§ **Work request**
Which lines should be repeated? Exactly the one containing "Where is the man" and every line after it through the end of the entries below.

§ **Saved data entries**
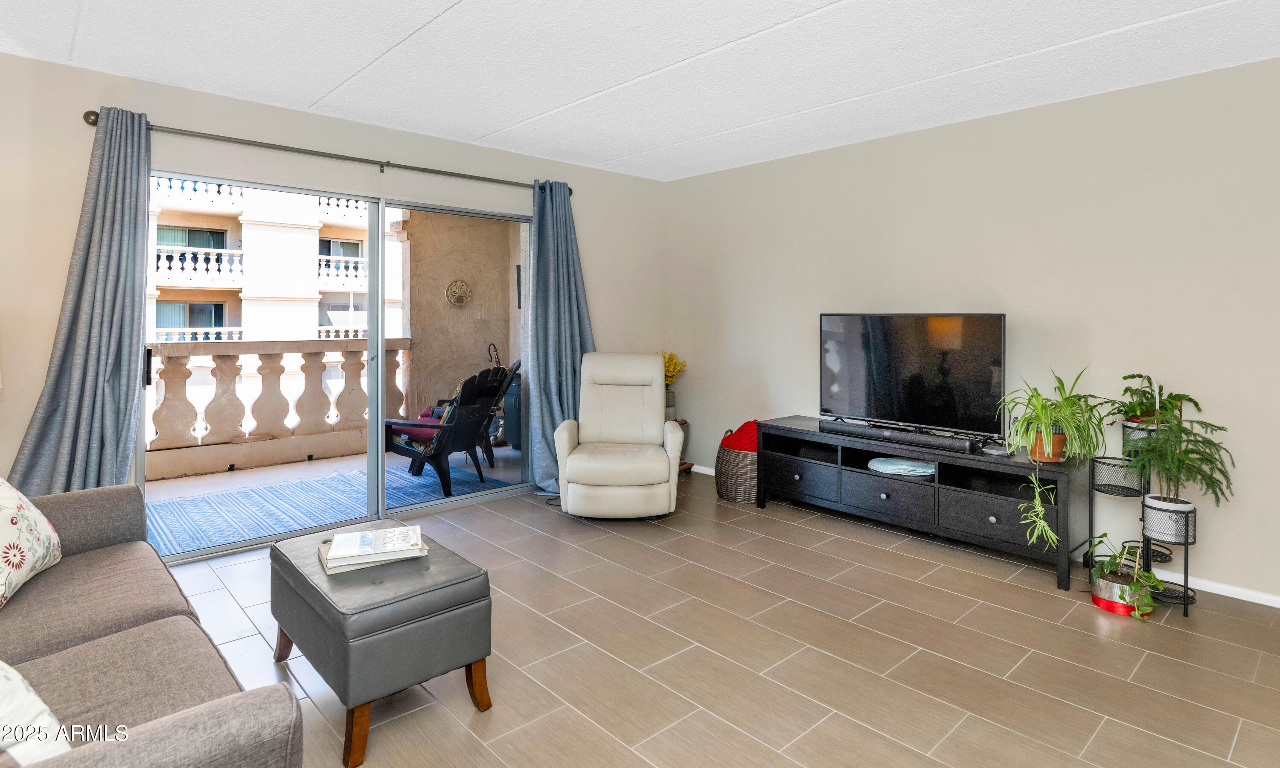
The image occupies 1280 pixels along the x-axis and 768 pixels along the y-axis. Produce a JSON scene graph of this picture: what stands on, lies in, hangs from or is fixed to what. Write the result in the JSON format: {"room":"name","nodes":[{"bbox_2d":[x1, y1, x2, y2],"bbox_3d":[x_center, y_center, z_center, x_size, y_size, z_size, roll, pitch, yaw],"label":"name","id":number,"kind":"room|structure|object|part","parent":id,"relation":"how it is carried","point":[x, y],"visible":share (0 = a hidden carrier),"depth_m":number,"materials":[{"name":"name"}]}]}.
{"room":"living room","nodes":[
{"label":"living room","id":0,"kind":"room"},
{"bbox_2d":[0,46,663,538],"bbox_3d":[-1.766,-0.147,4.052,5.272,2.473,0.158,-1,2,-42],"label":"back wall","id":1,"kind":"structure","parent":0,"point":[17,434],"depth_m":3.48,"materials":[{"name":"paint"}]},
{"bbox_2d":[85,108,572,195],"bbox_3d":[-1.599,-1.161,4.041,2.775,0.075,0.138,-1,2,-42],"label":"curtain rod","id":2,"kind":"object","parent":1,"relation":"attached to","point":[93,122],"visible":0.77,"depth_m":3.71,"materials":[{"name":"metal"}]},
{"bbox_2d":[7,105,152,495],"bbox_3d":[-2.589,-0.026,3.037,0.617,2.272,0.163,-1,2,-42],"label":"left curtain","id":3,"kind":"object","parent":2,"relation":"hanging from","point":[138,320],"visible":0.76,"depth_m":3.09,"materials":[{"name":"grey fabric"}]},
{"bbox_2d":[526,179,591,497],"bbox_3d":[-0.537,-0.118,4.822,0.688,2.299,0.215,-1,2,-42],"label":"right curtain","id":4,"kind":"object","parent":2,"relation":"hanging from","point":[563,215],"visible":0.74,"depth_m":4.80,"materials":[{"name":"blue fabric"}]},
{"bbox_2d":[142,168,530,559],"bbox_3d":[-1.697,0.042,4.201,2.303,2.018,0.128,-1,2,-42],"label":"sliding glass door","id":5,"kind":"structure","parent":1,"relation":"in","point":[383,203],"depth_m":4.18,"materials":[{"name":"glass"}]},
{"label":"door handle","id":6,"kind":"part","parent":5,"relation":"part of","materials":[{"name":"black metal"}]},
{"bbox_2d":[0,0,1279,180],"bbox_3d":[0.059,-1.350,1.944,5.438,0.112,5.622,-1,2,-42],"label":"ceiling","id":7,"kind":"structure","parent":0,"point":[813,3],"depth_m":2.95,"materials":[{"name":"white paint"}]},
{"bbox_2d":[147,465,1279,767],"bbox_3d":[0.091,1.202,2.083,5.462,0.100,5.514,-1,2,-42],"label":"floor","id":8,"kind":"structure","parent":0,"point":[1205,616],"depth_m":2.48,"materials":[{"name":"tile"}]},
{"bbox_2d":[0,480,303,767],"bbox_3d":[-1.583,0.749,1.501,0.970,0.861,2.092,-1,2,-42],"label":"sofa","id":9,"kind":"object","parent":8,"relation":"on","point":[162,737],"visible":0.98,"depth_m":1.59,"materials":[{"name":"fabric"}]},
{"bbox_2d":[0,475,61,609],"bbox_3d":[-1.942,0.519,1.915,0.285,0.416,0.532,-1,2,-23],"label":"throw pillow","id":10,"kind":"object","parent":9,"relation":"on","point":[8,518],"visible":1,"depth_m":1.96,"materials":[{"name":"white fabric"}]},
{"bbox_2d":[0,658,70,764],"bbox_3d":[-1.236,0.610,1.122,0.500,0.346,0.307,1,2,25],"label":"throw pillow","id":11,"kind":"object","parent":9,"relation":"on","point":[22,690],"visible":0.88,"depth_m":1.12,"materials":[{"name":"white fabric"}]},
{"bbox_2d":[268,521,494,767],"bbox_3d":[-0.919,0.931,2.284,0.485,0.446,0.827,-1,2,-42],"label":"ottoman","id":12,"kind":"object","parent":8,"relation":"on","point":[457,577],"visible":0.94,"depth_m":2.03,"materials":[{"name":"leather"}]},
{"bbox_2d":[319,525,427,572],"bbox_3d":[-0.930,0.678,2.304,0.325,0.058,0.266,-1,2,-26],"label":"book stack","id":13,"kind":"object","parent":12,"relation":"on","point":[397,532],"visible":0.99,"depth_m":2.24,"materials":[{"name":"white paper"}]},
{"bbox_2d":[553,351,685,519],"bbox_3d":[-0.131,0.533,4.403,0.817,1.049,0.947,0,2,0],"label":"recliner","id":14,"kind":"object","parent":8,"relation":"on","point":[568,463],"visible":0.99,"depth_m":4.30,"materials":[{"name":"beige leather"}]},
{"bbox_2d":[670,417,692,473],"bbox_3d":[0.198,0.780,5.400,0.407,0.468,0.387,-1,2,-42],"label":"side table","id":15,"kind":"object","parent":8,"relation":"on","point":[689,468],"visible":0.22,"depth_m":5.37,"materials":[{"name":"brown wood"}]},
{"bbox_2d":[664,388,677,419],"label":"vase","id":16,"kind":"object","parent":15,"relation":"on","point":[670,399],"visible":0.39,"depth_m":5.30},
{"bbox_2d":[660,351,686,419],"bbox_3d":[0.209,0.248,5.392,0.325,0.561,0.324,-1,2,-42],"label":"yellow flowers","id":17,"kind":"object","parent":15,"relation":"on","point":[670,356],"visible":0.55,"depth_m":5.35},
{"bbox_2d":[714,425,759,502],"bbox_3d":[0.781,0.794,4.777,0.459,0.496,0.459,-1,2,-42],"label":"wicker basket","id":18,"kind":"object","parent":8,"relation":"on","point":[730,494],"visible":0.54,"depth_m":4.60,"materials":[{"name":"wicker"}]},
{"bbox_2d":[720,419,758,450],"bbox_3d":[0.789,0.636,4.805,0.343,0.284,0.335,-1,2,-42],"label":"red blanket","id":19,"kind":"object","parent":18,"relation":"in","point":[742,430],"visible":0.5,"depth_m":4.69,"materials":[{"name":"red fabric"}]},
{"bbox_2d":[759,415,1087,589],"bbox_3d":[1.579,0.799,3.935,0.470,0.588,1.819,-1,2,-42],"label":"tv stand","id":20,"kind":"object","parent":8,"relation":"on","point":[993,525],"visible":0.91,"depth_m":3.62,"materials":[{"name":"black wood"}]},
{"bbox_3d":[1.032,0.808,4.221,0.085,0.205,0.506,-1,2,-42],"label":"drawer","id":21,"kind":"part","parent":20,"relation":"part of","materials":[{"name":"black wood"}]},
{"bbox_3d":[1.423,0.823,3.791,0.159,0.215,0.525,-1,2,-42],"label":"drawer","id":22,"kind":"part","parent":20,"relation":"part of","materials":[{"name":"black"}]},
{"bbox_2d":[866,455,935,476],"bbox_3d":[1.579,0.666,3.921,0.330,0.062,0.399,-1,2,-42],"label":"folded cloth","id":23,"kind":"object","parent":20,"relation":"in","point":[889,468],"visible":0.96,"depth_m":3.85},
{"bbox_2d":[824,420,983,453],"bbox_3d":[1.492,0.477,3.878,0.096,0.064,0.920,-1,2,-42],"label":"soundbar","id":24,"kind":"object","parent":20,"relation":"on","point":[934,439],"visible":0.99,"depth_m":3.79,"materials":[{"name":"black plastic"}]},
{"bbox_2d":[818,312,1007,437],"bbox_3d":[1.593,0.116,3.951,0.277,0.711,1.123,-1,2,-42],"label":"television","id":25,"kind":"object","parent":20,"relation":"on","point":[877,363],"visible":0.99,"depth_m":3.89,"materials":[{"name":"black glass"}]},
{"bbox_3d":[1.816,0.830,3.366,0.105,0.217,0.523,-1,2,-42],"label":"drawer","id":26,"kind":"part","parent":20,"relation":"part of","materials":[{"name":"black wood"}]},
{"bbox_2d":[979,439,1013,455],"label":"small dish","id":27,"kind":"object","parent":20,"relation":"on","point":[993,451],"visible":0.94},
{"bbox_2d":[997,364,1109,543],"bbox_3d":[2.010,0.466,3.177,0.611,0.841,0.549,-1,2,-42],"label":"spider plant","id":28,"kind":"object","parent":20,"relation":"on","point":[1050,454],"visible":0.97,"depth_m":3.15,"materials":[{"name":"green plant"}]},
{"bbox_2d":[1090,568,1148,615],"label":"plant pot","id":29,"kind":"object","parent":8,"relation":"on","point":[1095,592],"visible":0.5,"depth_m":2.91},
{"bbox_2d":[1082,531,1166,619],"bbox_3d":[2.152,0.966,2.920,0.373,0.329,0.377,-1,2,-42],"label":"potted plant","id":30,"kind":"object","parent":8,"relation":"on","point":[1148,609],"visible":0.91,"depth_m":2.88,"materials":[{"name":"green plant"}]},
{"bbox_2d":[1085,386,1195,616],"bbox_3d":[2.361,0.634,3.095,0.358,1.006,0.386,-1,2,-42],"label":"plant stand","id":31,"kind":"object","parent":8,"relation":"on","point":[1186,573],"visible":0.65,"depth_m":3.05,"materials":[{"name":"black metal"}]},
{"bbox_2d":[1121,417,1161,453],"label":"plant pot","id":32,"kind":"object","parent":31,"relation":"in","point":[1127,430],"visible":0.37,"depth_m":3.06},
{"bbox_2d":[1109,372,1193,428],"bbox_3d":[2.407,0.220,3.091,0.366,0.266,0.361,-1,2,-42],"label":"potted plant","id":33,"kind":"object","parent":31,"relation":"on","point":[1148,399],"visible":0.7,"depth_m":3.07,"materials":[{"name":"green plant"}]},
{"bbox_2d":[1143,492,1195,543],"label":"plant pot","id":34,"kind":"object","parent":31,"relation":"in","point":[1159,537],"visible":0.77,"depth_m":2.90,"materials":[{"name":"white ceramic"}]},
{"bbox_2d":[1120,399,1233,537],"bbox_3d":[2.365,0.501,2.898,0.432,0.558,0.427,-1,2,-42],"label":"potted plant","id":35,"kind":"object","parent":31,"relation":"on","point":[1214,444],"visible":0.91,"depth_m":2.86,"materials":[{"name":"green plant"}]},
{"bbox_2d":[658,48,1279,614],"bbox_3d":[2.092,-0.129,3.814,0.156,2.453,5.477,-1,2,-42],"label":"right wall","id":36,"kind":"structure","parent":0,"point":[678,182],"depth_m":3.53,"materials":[{"name":"paint"}]},
{"bbox_2d":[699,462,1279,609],"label":"baseboard","id":37,"kind":"structure","parent":36,"relation":"attached to","point":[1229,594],"depth_m":3.13,"materials":[{"name":"white paint"}]},
{"label":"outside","id":38,"kind":"structure","parent":0,"visible":0},
{"bbox_2d":[148,174,402,347],"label":"building","id":39,"kind":"structure","parent":38,"point":[359,248],"materials":[{"name":"white paint"}]},
{"bbox_2d":[142,439,530,548],"bbox_3d":[-2.506,1.072,5.221,5.230,0.151,1.931,-1,2,-42],"label":"balcony floor","id":40,"kind":"structure","parent":38,"point":[293,466],"depth_m":5.29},
{"bbox_2d":[148,334,414,479],"bbox_3d":[-3.701,0.440,5.532,3.688,1.133,0.236,-1,2,-42],"label":"balcony balustrade","id":41,"kind":"object","parent":40,"relation":"on","point":[272,370],"visible":0.69,"depth_m":5.85,"materials":[{"name":"beige concrete"}]},
{"bbox_2d":[148,459,513,554],"bbox_3d":[-2.330,1.037,4.706,2.429,0.012,1.535,-1,2,-42],"label":"outdoor rug","id":42,"kind":"object","parent":40,"relation":"on","point":[176,504],"visible":0.62,"depth_m":4.58,"materials":[{"name":"blue carpet"}]},
{"bbox_2d":[383,362,519,494],"bbox_3d":[-1.570,0.548,5.260,0.971,0.968,0.684,1,2,30],"label":"adirondack chair","id":43,"kind":"object","parent":42,"relation":"on","point":[449,425],"visible":0.81,"depth_m":5.08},
{"bbox_2d":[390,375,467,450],"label":"chair cushion","id":44,"kind":"object","parent":43,"relation":"on","point":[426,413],"visible":0.33,"depth_m":5.09,"materials":[{"name":"fabric"}]},
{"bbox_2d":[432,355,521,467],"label":"patio chair","id":45,"kind":"object","parent":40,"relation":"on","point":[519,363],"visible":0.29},
{"bbox_2d":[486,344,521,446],"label":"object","id":46,"kind":"object","parent":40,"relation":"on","point":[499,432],"visible":0.43,"depth_m":6.46,"materials":[{"name":"metal"}]},
{"bbox_2d":[395,210,521,437],"bbox_3d":[-1.835,-0.400,6.872,1.529,2.824,0.320,-1,2,-42],"label":"balcony wall","id":47,"kind":"structure","parent":38,"point":[419,346],"depth_m":6.65,"materials":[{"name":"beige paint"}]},
{"bbox_2d":[445,279,471,306],"bbox_3d":[-1.868,-0.618,6.764,0.277,0.291,0.081,-1,2,-42],"label":"wall medallion","id":48,"kind":"object","parent":47,"relation":"attached to","point":[459,287],"visible":0.96,"depth_m":6.75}
]}

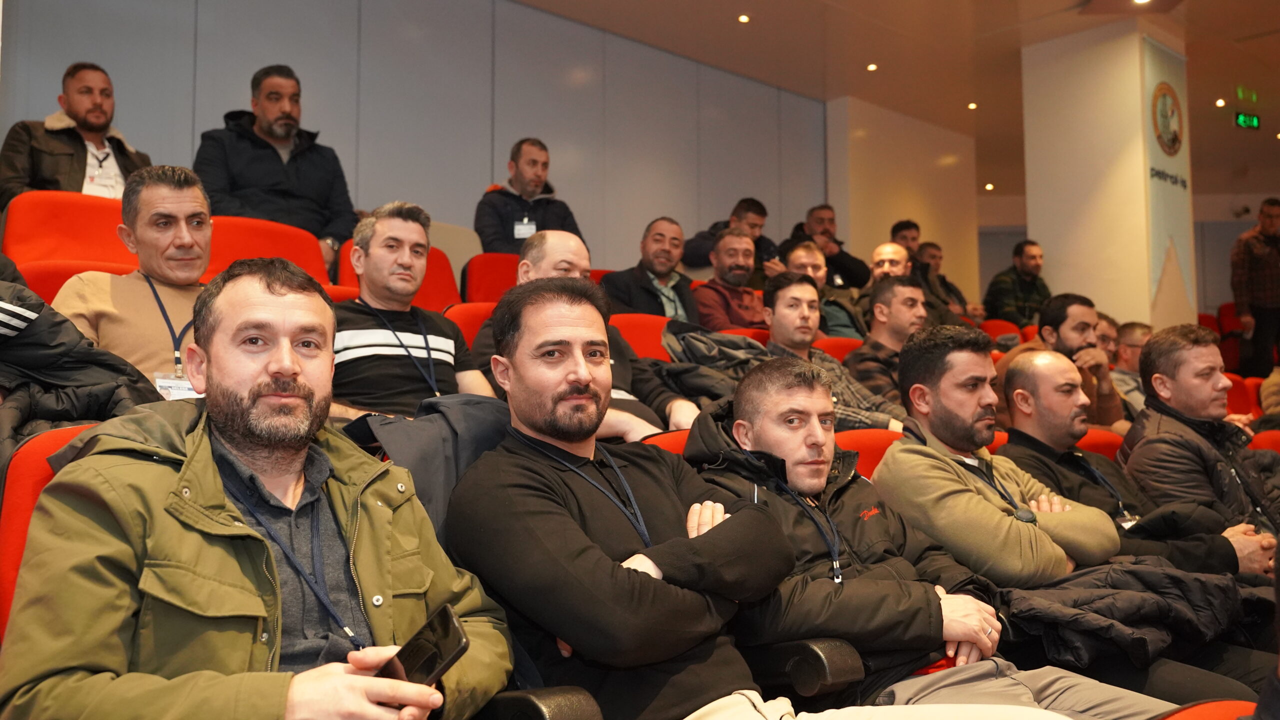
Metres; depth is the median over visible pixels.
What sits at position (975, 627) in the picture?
man
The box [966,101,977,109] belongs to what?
ceiling light
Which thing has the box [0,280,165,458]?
jacket
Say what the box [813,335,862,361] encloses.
red seat
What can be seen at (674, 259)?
man
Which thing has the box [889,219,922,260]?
man
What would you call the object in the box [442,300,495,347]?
red seat
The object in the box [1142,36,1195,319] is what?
banner
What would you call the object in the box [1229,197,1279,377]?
man
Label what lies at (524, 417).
man
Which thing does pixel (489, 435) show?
jacket
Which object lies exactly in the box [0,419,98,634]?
red seat
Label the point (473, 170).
wall
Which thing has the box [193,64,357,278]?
man
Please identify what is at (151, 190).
man
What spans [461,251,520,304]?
red seat
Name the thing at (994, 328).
red seat
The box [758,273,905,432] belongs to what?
man
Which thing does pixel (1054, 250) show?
column
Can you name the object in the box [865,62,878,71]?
ceiling light
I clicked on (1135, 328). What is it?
man
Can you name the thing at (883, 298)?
man
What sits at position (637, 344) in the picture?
red seat
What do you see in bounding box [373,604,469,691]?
smartphone
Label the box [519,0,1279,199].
ceiling
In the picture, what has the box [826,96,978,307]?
wall
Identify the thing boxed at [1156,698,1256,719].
red seat
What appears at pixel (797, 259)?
man
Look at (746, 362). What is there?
jacket
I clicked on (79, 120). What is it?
man
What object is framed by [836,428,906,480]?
red seat
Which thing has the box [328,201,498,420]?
man
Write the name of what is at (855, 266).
man
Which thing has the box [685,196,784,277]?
man
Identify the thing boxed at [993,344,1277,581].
man
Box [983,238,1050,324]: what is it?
man
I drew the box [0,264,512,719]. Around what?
man
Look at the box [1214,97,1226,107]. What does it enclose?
ceiling light
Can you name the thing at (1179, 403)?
man
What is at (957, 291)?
man
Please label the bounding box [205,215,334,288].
red seat
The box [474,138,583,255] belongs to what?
man
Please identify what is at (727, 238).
man
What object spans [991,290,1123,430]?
man
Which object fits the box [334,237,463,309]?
red seat
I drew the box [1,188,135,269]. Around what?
red seat
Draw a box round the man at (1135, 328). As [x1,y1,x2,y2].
[1105,317,1151,416]
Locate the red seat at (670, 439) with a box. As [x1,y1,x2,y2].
[641,428,689,455]
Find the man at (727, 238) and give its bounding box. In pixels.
[692,225,770,329]
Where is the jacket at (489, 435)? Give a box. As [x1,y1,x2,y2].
[344,392,511,540]
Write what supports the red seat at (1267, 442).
on the floor
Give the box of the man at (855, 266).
[785,203,869,292]
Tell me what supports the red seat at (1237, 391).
on the floor
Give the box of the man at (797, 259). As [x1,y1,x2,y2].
[781,242,866,340]
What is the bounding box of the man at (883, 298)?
[842,276,929,412]
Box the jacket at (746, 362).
[660,321,773,404]
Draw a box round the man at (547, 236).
[473,227,700,437]
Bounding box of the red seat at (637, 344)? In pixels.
[608,313,674,361]
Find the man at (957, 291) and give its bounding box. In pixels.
[918,241,970,312]
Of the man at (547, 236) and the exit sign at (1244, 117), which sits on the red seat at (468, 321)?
the man at (547, 236)
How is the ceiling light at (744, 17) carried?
in the ceiling
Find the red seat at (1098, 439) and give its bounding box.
[1077,428,1123,459]
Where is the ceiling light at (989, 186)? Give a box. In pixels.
[983,182,994,190]
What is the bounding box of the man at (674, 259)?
[601,216,701,322]
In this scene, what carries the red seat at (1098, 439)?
on the floor
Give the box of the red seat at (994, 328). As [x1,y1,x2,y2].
[979,318,1022,344]
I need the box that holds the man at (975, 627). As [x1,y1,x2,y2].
[684,351,1171,719]
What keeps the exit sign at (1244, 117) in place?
hanging from the ceiling
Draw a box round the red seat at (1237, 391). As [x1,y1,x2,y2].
[1225,373,1262,418]
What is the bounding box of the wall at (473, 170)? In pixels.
[0,0,826,273]
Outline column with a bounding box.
[1019,20,1192,334]
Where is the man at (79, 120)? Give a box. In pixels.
[0,61,151,207]
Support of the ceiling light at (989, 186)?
in the ceiling
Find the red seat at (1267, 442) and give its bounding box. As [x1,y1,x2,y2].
[1249,429,1279,453]
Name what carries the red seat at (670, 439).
on the floor
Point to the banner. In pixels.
(1156, 229)
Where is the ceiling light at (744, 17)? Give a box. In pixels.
[737,13,751,22]
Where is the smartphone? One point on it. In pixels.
(454, 634)
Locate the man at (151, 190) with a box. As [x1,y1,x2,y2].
[53,163,215,396]
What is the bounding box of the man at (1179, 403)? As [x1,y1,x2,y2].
[1124,324,1279,557]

§ **Solution to this exercise**
Where is the man at (79, 120)? Give a box. In pixels.
[0,61,151,207]
Support of the ceiling light at (989, 186)?
in the ceiling
Find the red seat at (1267, 442) and give its bounding box. As [x1,y1,x2,y2].
[1249,429,1279,453]
Name what carries the red seat at (670, 439).
on the floor
Point to the banner. In pixels.
(1156, 229)
Where is the ceiling light at (744, 17)? Give a box. In pixels.
[737,13,751,22]
Where is the smartphone? One point on it. In pixels.
(454, 634)
Locate the man at (151, 190) with a box. As [x1,y1,x2,y2].
[53,163,215,396]
What is the bounding box of the man at (1179, 403)? As [x1,y1,x2,y2].
[1124,324,1279,557]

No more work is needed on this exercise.